Active Directory - Group Policy Report - Hybrid Infrastructure and Cloud Architecture

If you want to quickly sort or filter the GPOs in the Active Directory by name or by enabled computer or user GPO settings, it is best to use Powershell.

Group Policy Report

For a Group Policy assessments which involve many GPOs, I should filter be able to filter by terms or settings and where those settings are then only enabled for computers and where for users.

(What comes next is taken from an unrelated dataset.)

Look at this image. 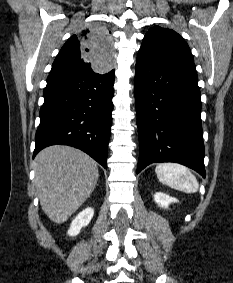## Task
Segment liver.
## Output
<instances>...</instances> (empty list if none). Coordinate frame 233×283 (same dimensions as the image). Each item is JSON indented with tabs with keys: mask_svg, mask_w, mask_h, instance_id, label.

With the following Powershell script, some patience and love for Excel you can build a Group Policy Report. This report can run for minutes in large environments. This is depending on the number of GPOs, the available network bandwidth and latency.

My Script

This is my script:

# Retrieve all GPOs (not all GPO Reports!)
$AllGpos = Get-GPO -All
# Create a custom object holding all the information for each GPO component Version and Enabled state
$GpoVersionInfo = foreach ($g in $AllGpos) {
    [xml]$Gpo = Get-GPOReport -ReportType Xml -Guid $g.Id
    [PSCustomObject]@{
        "Name" = $Gpo.GPO.Name
        "Comp-Ad" = $Gpo.GPO.Computer.VersionDirectory
        "Comp-Sys" = $Gpo.GPO.Computer.VersionSysvol
        "Comp Ena" = $Gpo.GPO.Computer.Enabled
        "User-Ad" = $Gpo.GPO.User.VersionDirectory
        "User-Sys" = $Gpo.GPO.User.VersionSysvol
        "User Ena" = $Gpo.GPO.User.Enabled
    }
}
# See the result
$GpoVersionInfo | Sort-Object Name | Format-Table -AutoSize -Wrap

I always copy the Powershell output into the text tool of my choice “Notepad++“, but you can of course create a CSV from it and then use it in Excel for all kinds of things.

Conclusion

Be prepared to use basic tools for Group Policy Reports and Assessments. I try to not rely too much on fancy tools as most assessments I am doing are in critical areas. If you can use tools, I do recommend to use the Active Directory Management Tool.

I would have recommended AGMP – Advanced Group Policy Management, but this has been announced as End of Life April 2026. If you are still using it, I do recommend evaluating options to replace it as part of your Windows Server 2025 strategy.